Disclaimer: I started writing this post before Alice’s birthday. I promised her a birthday dessert then fell down on the task because I was shooting a short that weekend an couldn’t make it to the home party-I did make it to the dinner but that was at Cafe Gratitude and Alice was looking forward to the vegan desserts and told me not to worry about bringing a cake.
Alice has parties, because she is that awesome and requires more than one event to see all her friends. It’s true.
So I’m a jerk who fell down on the cake task for her.
But before that when I wasn’t working I held onto(and when time permits will continue to hold on to) the belief that no one should buy their own cake.
And now the post I wrote before I became a total hypocrite:

20120320-011208.jpg
“omg! The restaurant closed. Stress! Gotta go buy a cake!”
Oh noooooo you didn’t! No one should buy their own cake. Really. I can maybe entertain the idea of making my own but…
When my darling Rebecca’s venue for her birthday fell through I had to stop her in her Gelson’s-bound trax.
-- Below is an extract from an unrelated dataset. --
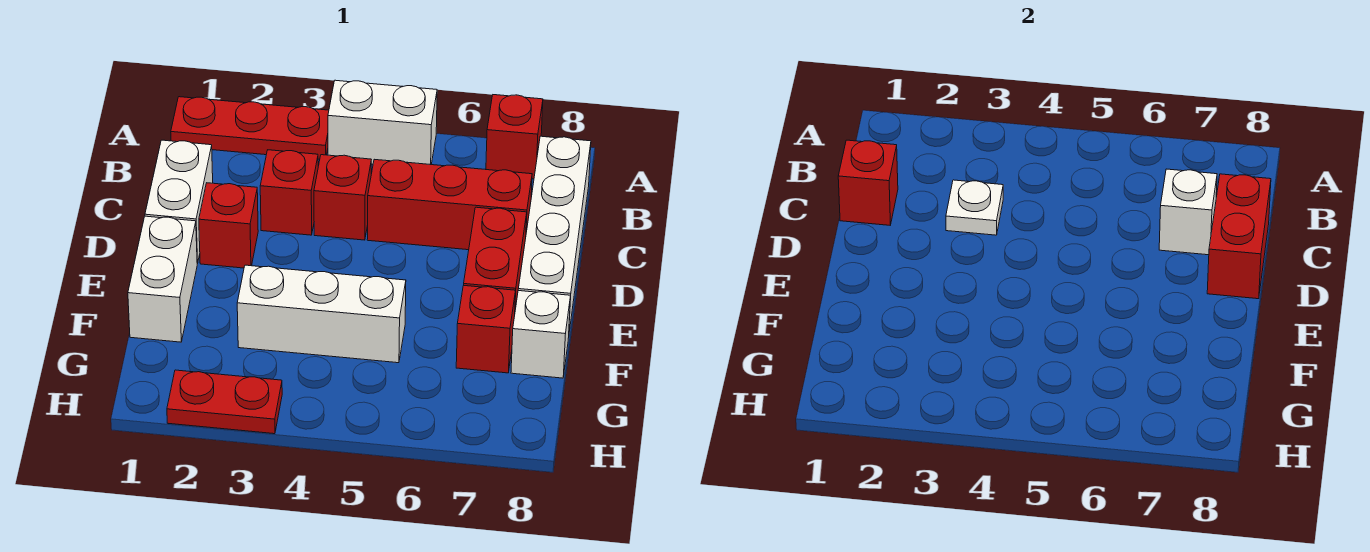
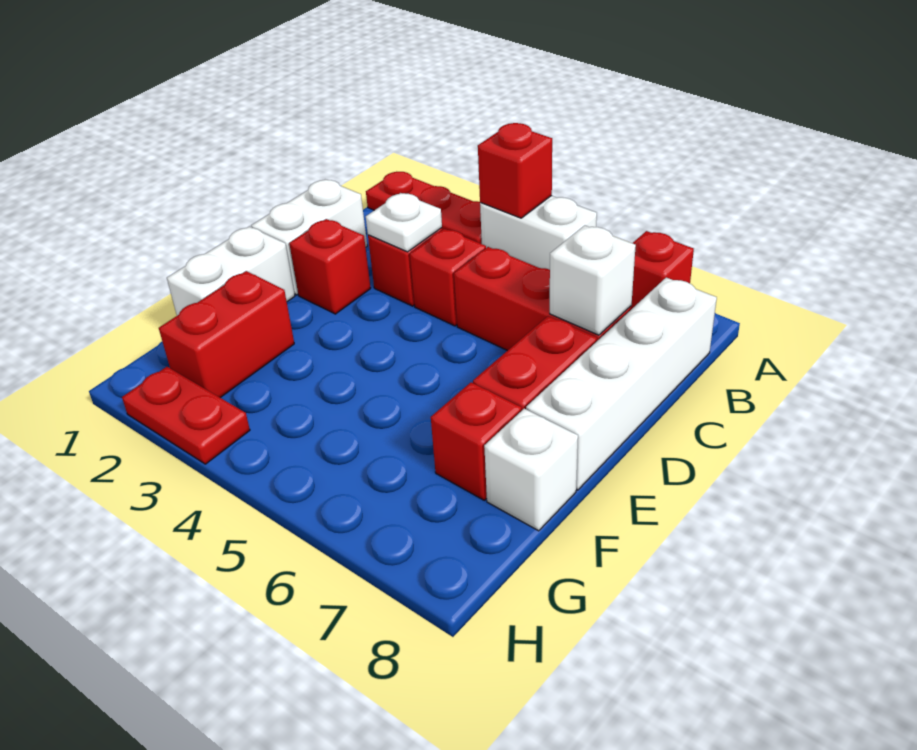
red 1x1 brick [838,140,898,225] -> red 1x1 brick moved to [478,123,552,218]
red 1x2 brick [1207,174,1271,299] -> red 1x2 brick moved to [159,271,294,398]
white 1x3 brick [237,265,406,363] -> none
Normally they’d be tracks, but Rebecca is a hottie so she makes trax.

Trax to Oldfield’s, a west side bar I think is just smashing.
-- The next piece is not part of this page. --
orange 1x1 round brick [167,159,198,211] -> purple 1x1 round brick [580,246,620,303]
A slightly less blown out shot(Oldfield’s was dark!):

20120320-011342.jpg
True story about this cake. I was a bit surprised that Mz. Trax requested a vanilla cake with white frosting. So…vanilla.
But vanilla in all it’s simplicity can be perfection so I turned to the masters of perfection, Cook’s Illustrated for a recipe.
But I wanted to make it somewhat special and told Rebecca she was getting a pink cake,
So I buy my happy lil’ multipack of food coloring at the store.
At home I open it and someone had filched the container of red.
Of all the packages, of all the colors they took red out of the package I picked.

Somewhere in LA an ass was eating red velvet, I bet. Evil. Pure evil.

I decided yellow was probably Trax-y Lady’s next pick and made a yellow cake. Pink candles though. I do try.

White Cake with Butter Frosting from Baking Illustrated(halved recipe)
1 c. + 2 Tbsp. flour
1/2 c. Almond milk, room temp
3 egg whites, room temp
1 tsp. almond extract
1/2 tsp. vanilla extract
14 Tbsp. sugar
2 tsp.baking powder
1/2 tsp. salt
6 tbsp. butter(I used half-fat cause…that’s what I had), softened but cool

Frosting:
1/3 c. Butter, soft but cool
1 1/3 c. Powdered sugar
1 1/2 tsp. vanilla extract
1 1/2 tsp. vanilla almond milk
For the cake:
Mix egg whites, almond milk and extracts in a 2-cup measuring cup(not necessary, but helpful for the part where you add it to other mixtures in increments). Beat butter into flour, sugar, salt and baking powder until it is crumbly, then beat in all but 1/4 cups of the milk mix. Then beat in the rest. Bake in a 9 inch tin at 350 for about 20-30 minutes-when a toothpick comes out clean it’s done.
For the frosting: Just beat it(beat it!) and spread it. Yah.